# Tasks:

- Create moons with the sklearn.datasets.make_moons() function.
- Remember to scale the data.
- Cluster the data with DBSCAN.
- Set min_samples=30.
- Use the NearestNeighbors class to determine a good value for 'eps'.
- Create a DBSCAN model and fit it to the data.
- Plot the resulting clusters.
- Cluster the data using Agglomerative Clustering.
- Create a dendrogram and find where the average length of the vertical lines is the longest.
- Create and fit an Agglomerative Clustering model on the data.
- Plot the resulting clusters.


# Imports

In [None]:
import numpy as np
import matplotlib.pyplot as plt

from sklearn.preprocessing import StandardScaler
from sklearn.cluster import DBSCAN, AgglomerativeClustering
from sklearn.neighbors import NearestNeighbors

import scipy.cluster.hierarchy as sch

from sklearn.datasets import make_moons

# Create Data

### Code sample given below:

In [None]:
moons = make_moons(n_samples = 1000, noise=.1, random_state=42)[0]
plt.scatter(moons[:,0], moons[:,1])

# Scale Data

In [None]:
db_moons = StandardScaler().fit_transform(moons)

# DBSCAN

## Find a good value for epsilon 

In [None]:
min_samples=30
n_neighbors = NearestNeighbors(n_neighbors=min_samples)
n_neighbors.fit(moons)
distances, indices= n_neighbors.kneighbors(moons)
distances[:5]

In [None]:
sorted_distances = np.sort(distances[:, min_samples-1])
sorted_distances[:5]

In [None]:
plt.plot(sorted_distances)
plt.grid();

for min_samples = 30, it looks like 0.21 might be a good epsilon, as the elbow seems to begin there.


In [None]:
dbs = DBSCAN(min_samples=min_samples, eps=0.21)
dbs.fit(moons)
plt.scatter(moons[:,0], moons[:,1], c=dbs.labels_)

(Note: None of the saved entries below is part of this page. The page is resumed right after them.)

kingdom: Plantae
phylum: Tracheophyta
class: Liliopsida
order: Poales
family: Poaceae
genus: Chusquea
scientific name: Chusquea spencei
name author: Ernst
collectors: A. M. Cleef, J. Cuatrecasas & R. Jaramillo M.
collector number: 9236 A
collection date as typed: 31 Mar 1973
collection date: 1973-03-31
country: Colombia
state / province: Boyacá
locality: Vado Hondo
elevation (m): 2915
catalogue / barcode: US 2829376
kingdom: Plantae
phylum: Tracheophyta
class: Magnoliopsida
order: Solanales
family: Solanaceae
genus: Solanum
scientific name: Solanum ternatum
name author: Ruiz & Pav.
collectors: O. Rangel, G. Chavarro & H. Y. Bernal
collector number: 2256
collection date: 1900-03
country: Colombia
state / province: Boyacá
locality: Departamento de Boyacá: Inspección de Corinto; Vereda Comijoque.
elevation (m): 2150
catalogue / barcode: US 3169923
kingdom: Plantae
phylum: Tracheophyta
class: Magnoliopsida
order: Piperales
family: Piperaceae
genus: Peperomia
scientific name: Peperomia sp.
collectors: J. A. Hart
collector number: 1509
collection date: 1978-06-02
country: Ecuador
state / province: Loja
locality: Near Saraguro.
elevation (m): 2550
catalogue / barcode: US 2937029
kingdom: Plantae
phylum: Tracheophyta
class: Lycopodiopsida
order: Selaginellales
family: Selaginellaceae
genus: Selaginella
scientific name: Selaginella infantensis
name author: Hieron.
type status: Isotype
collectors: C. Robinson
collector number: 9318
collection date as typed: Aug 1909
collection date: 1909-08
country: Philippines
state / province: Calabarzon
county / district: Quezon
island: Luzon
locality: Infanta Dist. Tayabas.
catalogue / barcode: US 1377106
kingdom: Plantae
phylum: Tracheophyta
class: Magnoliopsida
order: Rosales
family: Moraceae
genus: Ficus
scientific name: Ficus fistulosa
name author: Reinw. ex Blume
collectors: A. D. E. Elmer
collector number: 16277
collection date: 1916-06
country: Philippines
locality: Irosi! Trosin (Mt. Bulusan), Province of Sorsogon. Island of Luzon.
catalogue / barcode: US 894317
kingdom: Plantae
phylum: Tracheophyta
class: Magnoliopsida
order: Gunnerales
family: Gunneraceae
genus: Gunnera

The clustering is not perfect and there are a few samples assigned to the 'noise' cluster.

# Visualize Dendrogram


In [None]:
plt.figure(figsize = (15, 5))
sch.dendrogram(sch.linkage(moons, method = 'ward'))
plt.xlabel('Data Points');

It looks like the best number of clusters would is 2, because that's where the vertical lines average the longest.

In [None]:
agg = AgglomerativeClustering(n_clusters=2)
agg.fit(moons)

plt.scatter(moons[:,0], moons[:,1], c=agg.labels_);

Agglomerative clustering seems to have assigned half of the moon on the left to the cluster on the right.